Source: The Stage
Macbeth
Albery
Picture: Tristram Kenton
This must be the swiftest and noisiest Scottish Play ever staged. It starts with a total blackout, broken by lightning flashes and thunder claps. Then we catch first sight of the Weird Sisters - three gorgeous redheads in black strapless gowns enjoying a coven dance around a circle of living flame.
Edward Hall with his regular designer Michael Pavelka has carried over the staging style from his RSC Henry V, a rugged all-purpose set on more than one level. It is again lit by Ben Ormerod, even having Malcolm's English allies as machine-gun squaddies with 'En-ger-land' emblems on their helmets. While from his recent Rose Rage revival, we have a mix of timeless and modern metropolitan costume, plus plentiful blood.
But the real excitement comes with the casting of Sean Bean and Samantha Bond as a devoted married couple, passionate lovers falling into a sensuous embrace the moment he returns from the wars.

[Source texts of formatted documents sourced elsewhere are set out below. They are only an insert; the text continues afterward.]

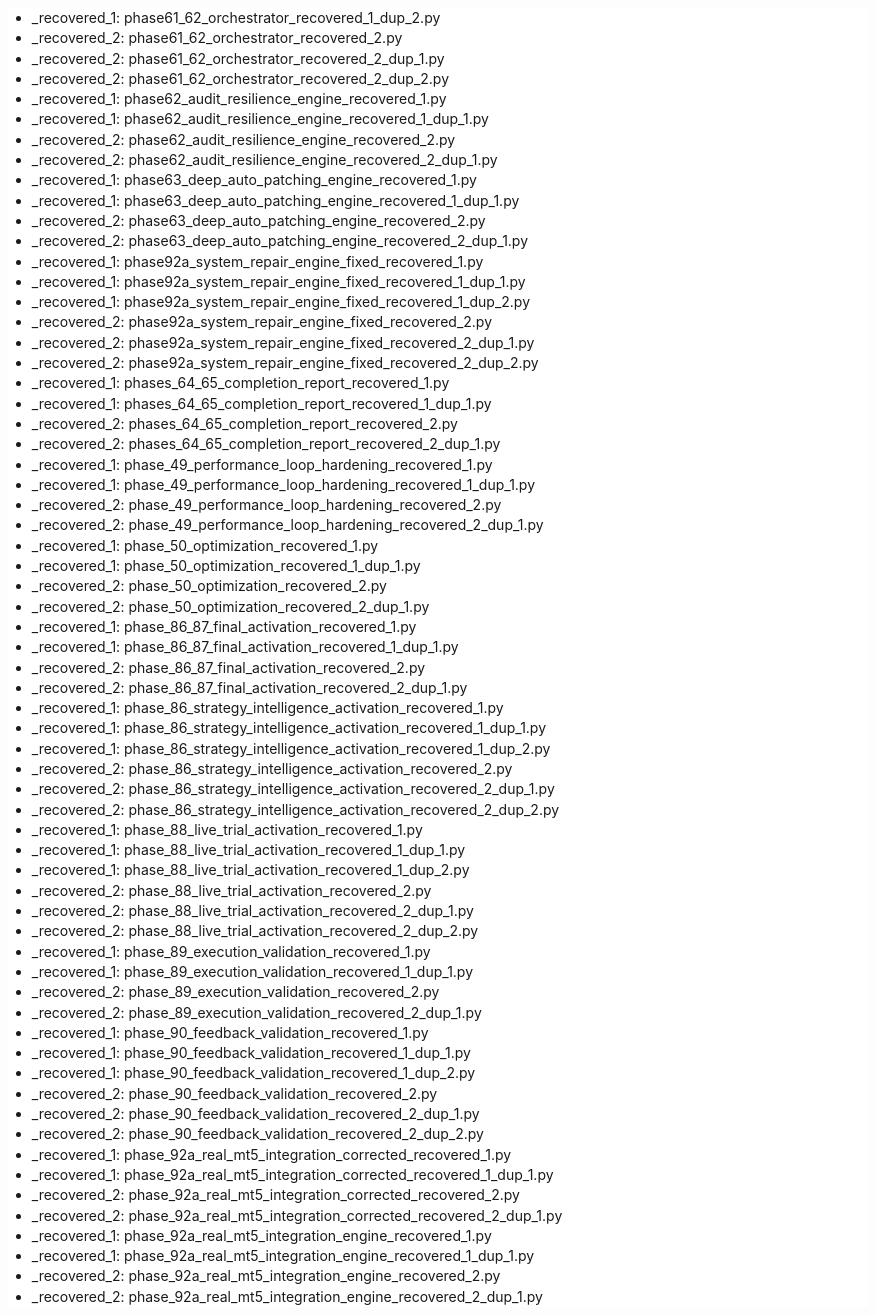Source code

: - _recovered_1: phase61_62_orchestrator_recovered_1_dup_2.py
- _recovered_2: phase61_62_orchestrator_recovered_2.py
- _recovered_2: phase61_62_orchestrator_recovered_2_dup_1.py
- _recovered_2: phase61_62_orchestrator_recovered_2_dup_2.py
- _recovered_1: phase62_audit_resilience_engine_recovered_1.py
- _recovered_1: phase62_audit_resilience_engine_recovered_1_dup_1.py
- _recovered_2: phase62_audit_resilience_engine_recovered_2.py
- _recovered_2: phase62_audit_resilience_engine_recovered_2_dup_1.py
- _recovered_1: phase63_deep_auto_patching_engine_recovered_1.py
- _recovered_1: phase63_deep_auto_patching_engine_recovered_1_dup_1.py
- _recovered_2: phase63_deep_auto_patching_engine_recovered_2.py
- _recovered_2: phase63_deep_auto_patching_engine_recovered_2_dup_1.py
- _recovered_1: phase92a_system_repair_engine_fixed_recovered_1.py
- _recovered_1: phase92a_system_repair_engine_fixed_recovered_1_dup_1.py
- _recovered_1: phase92a_system_repair_engine_fixed_recovered_1_dup_2.py
- _recovered_2: phase92a_system_repair_engine_fixed_recovered_2.py
- _recovered_2: phase92a_system_repair_engine_fixed_recovered_2_dup_1.py
- _recovered_2: phase92a_system_repair_engine_fixed_recovered_2_dup_2.py
- _recovered_1: phases_64_65_completion_report_recovered_1.py
- _recovered_1: phases_64_65_completion_report_recovered_1_dup_1.py
- _recovered_2: phases_64_65_completion_report_recovered_2.py
- _recovered_2: phases_64_65_completion_report_recovered_2_dup_1.py
- _recovered_1: phase_49_performance_loop_hardening_recovered_1.py
- _recovered_1: phase_49_performance_loop_hardening_recovered_1_dup_1.py
- _recovered_2: phase_49_performance_loop_hardening_recovered_2.py
- _recovered_2: phase_49_performance_loop_hardening_recovered_2_dup_1.py
- _recovered_1: phase_50_optimization_recovered_1.py
- _recovered_1: phase_50_optimization_recovered_1_dup_1.py
- _recovered_2: phase_50_optimization_recovered_2.py
- _recovered_2: phase_50_optimization_recovered_2_dup_1.py
- _recovered_1: phase_86_87_final_activation_recovered_1.py
- _recovered_1: phase_86_87_final_activation_recovered_1_dup_1.py
- _recovered_2: phase_86_87_final_activation_recovered_2.py
- _recovered_2: phase_86_87_final_activation_recovered_2_dup_1.py
- _recovered_1: phase_86_strategy_intelligence_activation_recovered_1.py
- _recovered_1: phase_86_strategy_intelligence_activation_recovered_1_dup_1.py
- _recovered_1: phase_86_strategy_intelligence_activation_recovered_1_dup_2.py
- _recovered_2: phase_86_strategy_intelligence_activation_recovered_2.py
- _recovered_2: phase_86_strategy_intelligence_activation_recovered_2_dup_1.py
- _recovered_2: phase_86_strategy_intelligence_activation_recovered_2_dup_2.py
- _recovered_1: phase_88_live_trial_activation_recovered_1.py
- _recovered_1: phase_88_live_trial_activation_recovered_1_dup_1.py
- _recovered_1: phase_88_live_trial_activation_recovered_1_dup_2.py
- _recovered_2: phase_88_live_trial_activation_recovered_2.py
- _recovered_2: phase_88_live_trial_activation_recovered_2_dup_1.py
- _recovered_2: phase_88_live_trial_activation_recovered_2_dup_2.py
- _recovered_1: phase_89_execution_validation_recovered_1.py
- _recovered_1: phase_89_execution_validation_recovered_1_dup_1.py
- _recovered_2: phase_89_execution_validation_recovered_2.py
- _recovered_2: phase_89_execution_validation_recovered_2_dup_1.py
- _recovered_1: phase_90_feedback_validation_recovered_1.py
- _recovered_1: phase_90_feedback_validation_recovered_1_dup_1.py
- _recovered_1: phase_90_feedback_validation_recovered_1_dup_2.py
- _recovered_2: phase_90_feedback_validation_recovered_2.py
- _recovered_2: phase_90_feedback_validation_recovered_2_dup_1.py
- _recovered_2: phase_90_feedback_validation_recovered_2_dup_2.py
- _recovered_1: phase_92a_real_mt5_integration_corrected_recovered_1.py
- _recovered_1: phase_92a_real_mt5_integration_corrected_recovered_1_dup_1.py
- _recovered_2: phase_92a_real_mt5_integration_corrected_recovered_2.py
- _recovered_2: phase_92a_real_mt5_integration_corrected_recovered_2_dup_1.py
- _recovered_1: phase_92a_real_mt5_integration_engine_recovered_1.py
- _recovered_1: phase_92a_real_mt5_integration_engine_recovered_1_dup_1.py
- _recovered_2: phase_92a_real_mt5_integration_engine_recovered_2.py
- _recovered_2: phase_92a_real_mt5_integration_engine_recovered_2_dup_1.py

As anointed king, Bean dons spectacles, becoming a desk-bound royal administrator. But Bean's fans get an eyeful of his well-developed pecs and abdominal muscles as he goes into an Eastwick bedtime clinch with the Witches. And he speaks the text with admirable clarity in a strong northern accent, at times echoing that spaced-out melodic quality of a Mystery Play performer, although his matter of fact "tomorrow and tomorrow" fails to hit the emotional button.
Oddest moment of the show comes as Adrian Schiller, an ice-cold Malcolm, shapes up for his coronation, rounding up the thanes and about to impose an authoritarian bureaucracy on his bruised and battered Caledonians.